- BRIEF -
Count the lines below in which "Recognizing" appears, then give that number by itself.

[Dataset entries]
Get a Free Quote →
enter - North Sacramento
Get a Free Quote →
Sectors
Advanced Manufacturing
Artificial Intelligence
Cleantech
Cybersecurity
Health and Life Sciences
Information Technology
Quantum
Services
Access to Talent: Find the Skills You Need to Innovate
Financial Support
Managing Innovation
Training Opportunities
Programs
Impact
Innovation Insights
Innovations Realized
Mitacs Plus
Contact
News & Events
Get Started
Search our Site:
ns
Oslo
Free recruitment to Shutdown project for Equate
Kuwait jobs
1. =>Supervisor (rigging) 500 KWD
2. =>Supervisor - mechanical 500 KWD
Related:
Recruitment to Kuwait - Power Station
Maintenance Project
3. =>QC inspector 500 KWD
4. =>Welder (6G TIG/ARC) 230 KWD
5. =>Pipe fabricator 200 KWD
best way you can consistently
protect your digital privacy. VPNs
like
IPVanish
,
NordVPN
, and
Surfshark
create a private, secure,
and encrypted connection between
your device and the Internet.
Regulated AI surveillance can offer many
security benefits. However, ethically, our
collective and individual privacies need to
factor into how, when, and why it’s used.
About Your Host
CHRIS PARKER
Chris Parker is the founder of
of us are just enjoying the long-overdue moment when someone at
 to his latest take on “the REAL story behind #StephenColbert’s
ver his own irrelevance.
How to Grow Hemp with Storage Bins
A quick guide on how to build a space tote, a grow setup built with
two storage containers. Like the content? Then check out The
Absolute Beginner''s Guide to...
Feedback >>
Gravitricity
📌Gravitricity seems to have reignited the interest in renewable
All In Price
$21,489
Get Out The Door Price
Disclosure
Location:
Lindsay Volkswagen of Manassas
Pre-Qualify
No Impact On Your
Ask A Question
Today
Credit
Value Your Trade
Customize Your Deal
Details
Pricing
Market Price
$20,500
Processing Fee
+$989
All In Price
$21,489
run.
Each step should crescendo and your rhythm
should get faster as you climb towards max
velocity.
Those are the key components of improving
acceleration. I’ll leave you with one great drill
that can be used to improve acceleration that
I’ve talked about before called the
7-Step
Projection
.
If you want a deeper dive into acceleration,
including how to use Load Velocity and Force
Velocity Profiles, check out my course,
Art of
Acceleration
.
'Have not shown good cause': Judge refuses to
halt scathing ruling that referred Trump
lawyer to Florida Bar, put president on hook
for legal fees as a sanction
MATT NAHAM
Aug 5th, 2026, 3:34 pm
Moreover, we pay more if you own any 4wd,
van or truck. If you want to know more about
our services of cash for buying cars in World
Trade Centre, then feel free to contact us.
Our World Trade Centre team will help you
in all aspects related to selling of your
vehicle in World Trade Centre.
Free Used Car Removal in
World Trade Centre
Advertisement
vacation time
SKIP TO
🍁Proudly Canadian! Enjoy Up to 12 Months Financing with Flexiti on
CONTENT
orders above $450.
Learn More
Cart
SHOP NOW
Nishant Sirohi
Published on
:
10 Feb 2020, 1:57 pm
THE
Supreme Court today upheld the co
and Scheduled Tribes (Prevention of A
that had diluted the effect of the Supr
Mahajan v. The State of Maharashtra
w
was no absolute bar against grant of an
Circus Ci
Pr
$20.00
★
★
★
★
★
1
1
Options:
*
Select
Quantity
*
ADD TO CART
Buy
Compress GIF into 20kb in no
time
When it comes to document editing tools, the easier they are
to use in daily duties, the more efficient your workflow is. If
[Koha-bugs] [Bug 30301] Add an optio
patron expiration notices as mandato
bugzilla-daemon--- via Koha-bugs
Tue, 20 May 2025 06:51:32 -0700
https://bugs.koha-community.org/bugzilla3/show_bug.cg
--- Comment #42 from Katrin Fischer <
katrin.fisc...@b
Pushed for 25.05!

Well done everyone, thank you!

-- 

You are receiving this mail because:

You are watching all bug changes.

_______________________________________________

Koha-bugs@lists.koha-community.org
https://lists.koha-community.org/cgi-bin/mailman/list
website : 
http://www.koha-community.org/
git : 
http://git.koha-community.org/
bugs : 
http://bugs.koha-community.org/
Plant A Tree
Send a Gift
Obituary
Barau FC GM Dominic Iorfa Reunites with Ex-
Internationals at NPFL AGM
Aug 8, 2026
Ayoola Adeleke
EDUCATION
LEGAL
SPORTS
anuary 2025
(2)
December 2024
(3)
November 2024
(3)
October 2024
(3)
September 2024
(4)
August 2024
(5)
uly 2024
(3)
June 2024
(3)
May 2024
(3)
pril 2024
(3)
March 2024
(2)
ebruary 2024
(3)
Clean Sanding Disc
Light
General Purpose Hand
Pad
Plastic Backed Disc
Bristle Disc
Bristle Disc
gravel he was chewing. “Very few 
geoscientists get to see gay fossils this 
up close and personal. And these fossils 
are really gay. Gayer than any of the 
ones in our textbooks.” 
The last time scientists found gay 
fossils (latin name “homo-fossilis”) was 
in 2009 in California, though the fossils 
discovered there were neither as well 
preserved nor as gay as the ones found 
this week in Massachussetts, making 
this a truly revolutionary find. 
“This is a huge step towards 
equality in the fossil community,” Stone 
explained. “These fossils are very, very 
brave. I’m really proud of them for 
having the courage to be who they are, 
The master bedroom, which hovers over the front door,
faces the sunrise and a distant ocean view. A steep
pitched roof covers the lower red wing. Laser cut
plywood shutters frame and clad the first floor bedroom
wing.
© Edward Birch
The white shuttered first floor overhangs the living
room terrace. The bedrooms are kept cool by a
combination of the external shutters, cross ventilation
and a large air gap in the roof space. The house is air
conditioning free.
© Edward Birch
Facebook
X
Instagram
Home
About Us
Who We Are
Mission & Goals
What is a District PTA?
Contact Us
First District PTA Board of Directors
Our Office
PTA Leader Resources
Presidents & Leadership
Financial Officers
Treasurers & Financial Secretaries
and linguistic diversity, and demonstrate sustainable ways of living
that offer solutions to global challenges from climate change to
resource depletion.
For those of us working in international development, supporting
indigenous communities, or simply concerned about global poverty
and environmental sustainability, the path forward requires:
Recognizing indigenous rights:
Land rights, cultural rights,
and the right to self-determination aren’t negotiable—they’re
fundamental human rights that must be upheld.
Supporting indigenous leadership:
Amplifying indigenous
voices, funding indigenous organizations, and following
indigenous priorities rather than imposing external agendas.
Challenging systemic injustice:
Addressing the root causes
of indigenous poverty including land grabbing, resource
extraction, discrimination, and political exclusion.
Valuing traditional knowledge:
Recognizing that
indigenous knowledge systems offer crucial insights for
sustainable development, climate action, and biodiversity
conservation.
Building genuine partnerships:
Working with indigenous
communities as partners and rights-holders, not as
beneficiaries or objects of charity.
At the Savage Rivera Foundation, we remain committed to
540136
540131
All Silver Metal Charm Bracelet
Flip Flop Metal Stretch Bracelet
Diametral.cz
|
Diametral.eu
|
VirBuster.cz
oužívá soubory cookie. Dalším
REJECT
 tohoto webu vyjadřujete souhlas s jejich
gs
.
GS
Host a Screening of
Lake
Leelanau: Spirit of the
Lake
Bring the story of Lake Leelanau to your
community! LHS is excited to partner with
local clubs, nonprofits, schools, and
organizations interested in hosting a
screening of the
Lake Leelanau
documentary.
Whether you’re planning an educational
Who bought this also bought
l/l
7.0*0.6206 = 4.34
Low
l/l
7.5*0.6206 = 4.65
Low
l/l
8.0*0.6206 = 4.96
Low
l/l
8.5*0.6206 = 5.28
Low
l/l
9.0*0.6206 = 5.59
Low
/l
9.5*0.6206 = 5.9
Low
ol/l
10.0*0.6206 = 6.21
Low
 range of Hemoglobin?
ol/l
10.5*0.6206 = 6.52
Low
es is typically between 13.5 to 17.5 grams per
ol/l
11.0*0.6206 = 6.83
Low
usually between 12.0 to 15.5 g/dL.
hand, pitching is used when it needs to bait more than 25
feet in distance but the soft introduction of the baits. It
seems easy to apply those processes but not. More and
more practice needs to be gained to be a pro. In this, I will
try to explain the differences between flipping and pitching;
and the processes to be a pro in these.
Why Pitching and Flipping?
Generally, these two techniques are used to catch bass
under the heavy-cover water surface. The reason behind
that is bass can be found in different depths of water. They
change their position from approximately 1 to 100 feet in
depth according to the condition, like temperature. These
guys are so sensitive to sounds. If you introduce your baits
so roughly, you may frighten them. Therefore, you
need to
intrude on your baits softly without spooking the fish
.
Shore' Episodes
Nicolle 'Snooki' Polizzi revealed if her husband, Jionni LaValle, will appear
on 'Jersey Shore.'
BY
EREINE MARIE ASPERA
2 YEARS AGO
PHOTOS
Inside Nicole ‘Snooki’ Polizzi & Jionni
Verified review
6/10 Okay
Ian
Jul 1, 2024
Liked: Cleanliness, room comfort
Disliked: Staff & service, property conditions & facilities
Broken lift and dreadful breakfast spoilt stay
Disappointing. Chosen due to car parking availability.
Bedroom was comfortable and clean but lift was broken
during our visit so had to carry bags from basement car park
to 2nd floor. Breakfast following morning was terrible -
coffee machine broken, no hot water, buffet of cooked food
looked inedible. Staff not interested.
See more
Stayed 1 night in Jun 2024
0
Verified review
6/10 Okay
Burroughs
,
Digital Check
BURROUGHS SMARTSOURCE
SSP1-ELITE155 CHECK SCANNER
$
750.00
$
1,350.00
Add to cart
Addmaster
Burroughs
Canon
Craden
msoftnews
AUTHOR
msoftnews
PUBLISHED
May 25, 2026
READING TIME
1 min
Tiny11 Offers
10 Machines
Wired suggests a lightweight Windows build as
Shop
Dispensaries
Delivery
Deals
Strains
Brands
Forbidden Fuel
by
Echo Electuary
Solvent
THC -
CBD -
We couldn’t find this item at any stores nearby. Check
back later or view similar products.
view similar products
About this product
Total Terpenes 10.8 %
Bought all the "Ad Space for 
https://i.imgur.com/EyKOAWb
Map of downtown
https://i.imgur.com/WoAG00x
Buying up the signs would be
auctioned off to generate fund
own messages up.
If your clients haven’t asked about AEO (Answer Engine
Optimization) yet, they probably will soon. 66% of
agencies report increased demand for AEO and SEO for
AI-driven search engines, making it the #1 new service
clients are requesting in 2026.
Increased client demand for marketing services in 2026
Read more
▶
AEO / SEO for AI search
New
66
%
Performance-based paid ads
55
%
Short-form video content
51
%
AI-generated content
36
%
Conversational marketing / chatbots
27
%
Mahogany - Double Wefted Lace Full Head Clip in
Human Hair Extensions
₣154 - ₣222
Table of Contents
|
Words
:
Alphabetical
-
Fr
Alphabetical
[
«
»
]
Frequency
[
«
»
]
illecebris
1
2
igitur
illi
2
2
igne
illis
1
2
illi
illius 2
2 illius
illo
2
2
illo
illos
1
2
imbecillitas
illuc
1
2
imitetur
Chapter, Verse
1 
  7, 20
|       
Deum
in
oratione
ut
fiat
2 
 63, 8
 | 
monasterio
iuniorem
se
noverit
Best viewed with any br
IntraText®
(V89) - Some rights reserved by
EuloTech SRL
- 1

- WRITTEN SOLUTION -
2